Roon’s CEO started a thread in their forum awhile ago about whether Roon should offer cloud backup, but it went nowhere. If they were smart they would only need to back up one copy of CDs owned by their members - no need to back up hundreds of copies of the same album. Dbpoweramp tried that a few years ago, didn’t last long.
 
Roon could just offer a utility that backs up to a commercially available cloud service where the users logs in with their own credentials and of course a local copy on a USB disk or similar. I for one have my own 3-2-1 backup because it took me 14 days to rip my cd collection and I really don't want to do that again :)
 
I keep all of my rips in the cloud in OneDrive, they are also backed up locally to a Time Machine backup on a rotating set of external HDDs. And Qobuz has most of them anyway! Roon library backups are dealt with similarly - OneDrive and local TimeMachine.
 
Cloud backup of my 6TB NAS...Roon noted then had around 100,000 users in 2019...so that number will be a fair bit higher now. The cost to store that level of data would be insane. I'd rather not pay for this, and more than happy with the way Arc works.
 
Cloud backup of my 6TB NAS...Roon noted then had around 100,000 users in 2019...so that number will be a fair bit higher now. The cost to store that level of data would be insane. I'd rather not pay for this, and more than happy with the way Arc works.

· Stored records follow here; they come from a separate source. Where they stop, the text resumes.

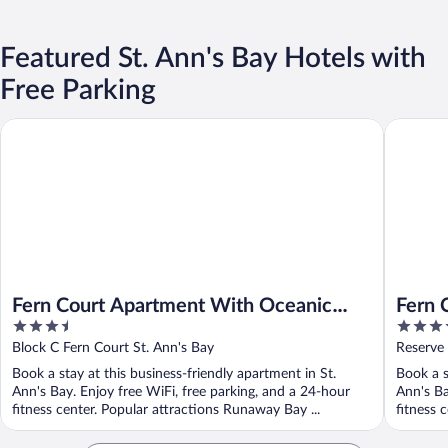
Featured St. Ann's Bay Hotels with
Free Parking
Fern Court Apartment With Oceanic View
Fern Cou
Fern Court Apartment With Oceanic
Fern 
3.5
3.5
View
View I
out
out
Block C Fern Court St. Ann's Bay
Reserve 
of
of
Book a stay at this business-friendly apartment in St.
Book a s
5
5
Ann's Bay. Enjoy free WiFi, free parking, and a 24-hour
Ann's Ba
fitness center. Popular attractions Runaway Bay ...
fitness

But how much of what is on your NAS is unique to you? Unless you have really bizarre tastes you could expect other Roon users to have many of your CDs. Any particular CD would only need backed up once for all users that have it. No need to have 100,000 copies of DSOTM in the cloud!
 
But how much of what is on your NAS is unique to you? Unless you have really bizarre tastes you could expect other Roon users to have many of your CDs. Any particular CD would only need backed up once for all users that have it. No need to have 100,000 copies of DSOTM in the cloud!

My CD's are long gone, but I see your point.

I have a fear what you're suggesting though would be classed as music sharing, and for that to be done legally it becomes what we know as 'streaming', and that would then involve a whole new level of legalities and licences, which I really wouldn't expect Roon to do, unless they want to get into the streaming industry and take on Tidal and Spotify.
 
quite honestly at this stage if I lost my rips, I probably wouldnt even care, I am obviously very mainstream but tidal has me covered for most of my rips anyway.
 
quite honestly at this stage if I lost my rips, I probably wouldnt even care, I am obviously very mainstream but tidal has me covered for most of my rips anyway.
Yep, I’m the same with Qobuz. So much music, my own collection is close to negligible.